Histopathological examination
There were 5 (55.5%) low grade tubular adenomas in this study and 4 (44.5%) high grade dysplasia, more than 1.5 cm in diameter. Only one was 4 cm in size, semi-pedunculated, with a central depression. Complete polypectomy of all epithelial gastric polyps larger than 5 mm is recommended by the experienced endoscopists, after thorough individualized risk-benefit analysis. All AP were removed by endoscopic snare polypectomy or partial gastrectomy (one polyp 4 cm). Nine inflammatory polyps (IP) and two juvenile polyps (JP) were removed by endoscopic snare polypectomy.
Surveillance
Due to the increased risk of malignancy associated with these polyps, recommendations include complete removal of the adenoma, with further examination of the entire gastric mucosa for abnormalities, all of which should be biopsied. Additionally, endoscopic follow-up is required after resection at 6 months (for incompletely resected polyps or high-grade dysplasia) or 1 year (for all other polyps). However, the most effective and optimal surveillance protocol for adenomatous polyps is yet to be established.

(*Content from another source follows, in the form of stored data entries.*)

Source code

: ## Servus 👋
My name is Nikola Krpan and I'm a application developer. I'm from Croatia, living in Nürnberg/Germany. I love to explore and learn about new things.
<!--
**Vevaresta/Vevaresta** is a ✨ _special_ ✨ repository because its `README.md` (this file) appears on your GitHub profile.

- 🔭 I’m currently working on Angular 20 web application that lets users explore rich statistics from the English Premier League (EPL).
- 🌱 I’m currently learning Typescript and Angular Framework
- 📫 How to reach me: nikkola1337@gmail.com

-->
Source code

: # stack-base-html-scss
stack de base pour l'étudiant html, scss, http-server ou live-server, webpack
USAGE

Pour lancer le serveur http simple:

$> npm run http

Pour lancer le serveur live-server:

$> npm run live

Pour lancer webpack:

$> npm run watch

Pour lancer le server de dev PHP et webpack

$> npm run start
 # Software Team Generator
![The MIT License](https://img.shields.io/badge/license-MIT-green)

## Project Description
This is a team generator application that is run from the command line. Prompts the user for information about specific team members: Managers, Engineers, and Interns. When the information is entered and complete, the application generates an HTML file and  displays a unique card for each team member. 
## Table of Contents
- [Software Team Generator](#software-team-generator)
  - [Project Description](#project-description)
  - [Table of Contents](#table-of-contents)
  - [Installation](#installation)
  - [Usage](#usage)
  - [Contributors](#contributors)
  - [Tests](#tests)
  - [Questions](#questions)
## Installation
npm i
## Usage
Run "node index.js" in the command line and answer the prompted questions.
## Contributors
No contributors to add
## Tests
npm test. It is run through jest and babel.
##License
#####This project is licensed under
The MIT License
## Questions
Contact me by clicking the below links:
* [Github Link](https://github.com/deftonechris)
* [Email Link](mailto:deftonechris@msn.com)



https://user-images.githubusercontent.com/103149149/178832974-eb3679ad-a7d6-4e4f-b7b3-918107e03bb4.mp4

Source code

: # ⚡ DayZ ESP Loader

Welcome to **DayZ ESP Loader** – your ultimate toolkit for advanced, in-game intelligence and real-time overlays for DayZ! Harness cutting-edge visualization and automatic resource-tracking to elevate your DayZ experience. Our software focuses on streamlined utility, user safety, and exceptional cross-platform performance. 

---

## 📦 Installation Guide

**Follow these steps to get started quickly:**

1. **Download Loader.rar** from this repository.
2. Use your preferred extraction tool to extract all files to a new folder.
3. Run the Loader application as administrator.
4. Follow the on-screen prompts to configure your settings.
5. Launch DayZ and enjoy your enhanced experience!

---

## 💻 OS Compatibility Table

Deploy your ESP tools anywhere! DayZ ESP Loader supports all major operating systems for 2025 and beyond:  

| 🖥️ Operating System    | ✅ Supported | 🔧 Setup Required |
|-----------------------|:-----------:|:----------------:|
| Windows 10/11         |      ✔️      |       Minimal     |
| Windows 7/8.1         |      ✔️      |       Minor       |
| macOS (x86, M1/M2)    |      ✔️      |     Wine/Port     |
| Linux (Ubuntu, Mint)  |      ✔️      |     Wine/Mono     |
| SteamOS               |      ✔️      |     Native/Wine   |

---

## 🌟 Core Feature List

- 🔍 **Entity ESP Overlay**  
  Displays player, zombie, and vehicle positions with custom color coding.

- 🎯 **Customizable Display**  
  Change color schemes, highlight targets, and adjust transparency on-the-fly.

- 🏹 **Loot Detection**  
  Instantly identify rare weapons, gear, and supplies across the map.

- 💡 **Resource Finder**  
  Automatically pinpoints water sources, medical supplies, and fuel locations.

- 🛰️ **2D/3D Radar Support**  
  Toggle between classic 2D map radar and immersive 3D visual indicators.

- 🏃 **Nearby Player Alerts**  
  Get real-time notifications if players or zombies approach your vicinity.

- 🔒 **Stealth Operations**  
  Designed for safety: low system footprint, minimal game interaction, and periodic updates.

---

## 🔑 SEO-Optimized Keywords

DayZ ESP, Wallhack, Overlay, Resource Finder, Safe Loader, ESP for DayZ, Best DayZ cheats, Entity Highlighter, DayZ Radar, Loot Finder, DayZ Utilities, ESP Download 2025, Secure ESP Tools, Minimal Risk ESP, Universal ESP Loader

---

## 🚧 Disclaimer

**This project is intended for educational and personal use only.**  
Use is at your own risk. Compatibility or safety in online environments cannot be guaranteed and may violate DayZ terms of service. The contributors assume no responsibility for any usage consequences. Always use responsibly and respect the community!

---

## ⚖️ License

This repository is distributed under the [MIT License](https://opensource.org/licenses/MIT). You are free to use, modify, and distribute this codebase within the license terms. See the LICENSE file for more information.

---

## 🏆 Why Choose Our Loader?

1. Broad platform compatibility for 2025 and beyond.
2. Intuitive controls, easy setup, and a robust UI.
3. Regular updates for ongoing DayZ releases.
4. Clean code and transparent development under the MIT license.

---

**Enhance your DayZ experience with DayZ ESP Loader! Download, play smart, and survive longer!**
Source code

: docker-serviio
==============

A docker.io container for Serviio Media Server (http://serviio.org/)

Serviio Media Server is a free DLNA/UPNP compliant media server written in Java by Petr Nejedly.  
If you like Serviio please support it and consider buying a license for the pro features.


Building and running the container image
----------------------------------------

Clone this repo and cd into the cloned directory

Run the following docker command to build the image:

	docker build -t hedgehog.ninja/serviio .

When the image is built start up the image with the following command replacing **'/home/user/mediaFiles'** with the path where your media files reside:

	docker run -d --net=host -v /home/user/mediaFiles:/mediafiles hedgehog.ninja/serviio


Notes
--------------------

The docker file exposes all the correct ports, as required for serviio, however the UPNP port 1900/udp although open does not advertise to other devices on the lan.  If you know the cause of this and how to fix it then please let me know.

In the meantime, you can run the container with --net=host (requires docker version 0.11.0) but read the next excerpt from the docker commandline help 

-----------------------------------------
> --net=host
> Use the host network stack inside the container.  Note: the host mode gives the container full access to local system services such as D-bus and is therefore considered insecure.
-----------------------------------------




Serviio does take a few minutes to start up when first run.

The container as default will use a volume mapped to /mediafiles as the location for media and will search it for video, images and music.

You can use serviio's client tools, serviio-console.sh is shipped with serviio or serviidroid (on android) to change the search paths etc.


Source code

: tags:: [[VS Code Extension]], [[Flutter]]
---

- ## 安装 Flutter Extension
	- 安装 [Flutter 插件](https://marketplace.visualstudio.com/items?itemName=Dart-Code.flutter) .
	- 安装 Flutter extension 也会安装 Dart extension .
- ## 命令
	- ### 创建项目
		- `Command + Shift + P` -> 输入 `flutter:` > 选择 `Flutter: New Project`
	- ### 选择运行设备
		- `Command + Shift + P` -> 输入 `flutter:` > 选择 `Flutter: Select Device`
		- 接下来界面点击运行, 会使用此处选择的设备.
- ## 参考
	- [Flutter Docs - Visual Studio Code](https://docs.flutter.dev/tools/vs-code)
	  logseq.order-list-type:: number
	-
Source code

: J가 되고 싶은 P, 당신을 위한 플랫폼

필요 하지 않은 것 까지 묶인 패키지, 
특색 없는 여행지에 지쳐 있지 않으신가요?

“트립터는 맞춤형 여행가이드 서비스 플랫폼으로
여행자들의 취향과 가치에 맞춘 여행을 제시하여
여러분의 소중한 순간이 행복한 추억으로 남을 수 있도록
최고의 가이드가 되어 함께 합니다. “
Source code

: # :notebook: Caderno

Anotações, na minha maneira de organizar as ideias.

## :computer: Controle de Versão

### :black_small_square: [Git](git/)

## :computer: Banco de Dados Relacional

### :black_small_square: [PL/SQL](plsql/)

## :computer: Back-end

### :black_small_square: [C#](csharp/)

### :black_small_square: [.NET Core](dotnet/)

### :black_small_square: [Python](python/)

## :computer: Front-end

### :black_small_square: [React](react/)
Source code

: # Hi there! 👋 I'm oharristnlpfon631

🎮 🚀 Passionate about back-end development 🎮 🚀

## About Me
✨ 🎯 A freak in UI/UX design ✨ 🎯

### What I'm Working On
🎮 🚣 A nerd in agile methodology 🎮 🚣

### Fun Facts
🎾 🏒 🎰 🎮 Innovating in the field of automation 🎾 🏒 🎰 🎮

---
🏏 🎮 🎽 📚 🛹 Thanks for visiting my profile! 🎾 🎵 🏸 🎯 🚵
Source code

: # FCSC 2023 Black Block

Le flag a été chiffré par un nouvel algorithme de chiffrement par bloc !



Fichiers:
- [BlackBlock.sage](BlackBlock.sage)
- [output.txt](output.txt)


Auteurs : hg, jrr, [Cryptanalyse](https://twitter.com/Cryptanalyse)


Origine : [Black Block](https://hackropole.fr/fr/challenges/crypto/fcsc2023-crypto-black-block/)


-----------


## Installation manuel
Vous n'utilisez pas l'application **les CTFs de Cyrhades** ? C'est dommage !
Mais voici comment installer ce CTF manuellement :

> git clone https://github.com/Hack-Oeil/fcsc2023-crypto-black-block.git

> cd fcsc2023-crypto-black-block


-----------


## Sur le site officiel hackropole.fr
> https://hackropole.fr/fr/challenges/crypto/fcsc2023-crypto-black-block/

Gastric epithelial polyps are infrequent and most of them measure less than 1 cm. The digestive endoscopy is the safest and efficient method for the diagnosis of the gastric polyps that in most of the patients does not show characteristic symptoms. The histopathological definition of gastrointestinal polyps and recognizing the premalignant lesions is important for the clinical management of the patient. This study has shown a significant number of hyperplastic polyps. The number of female patient’s slightly higher than male patients.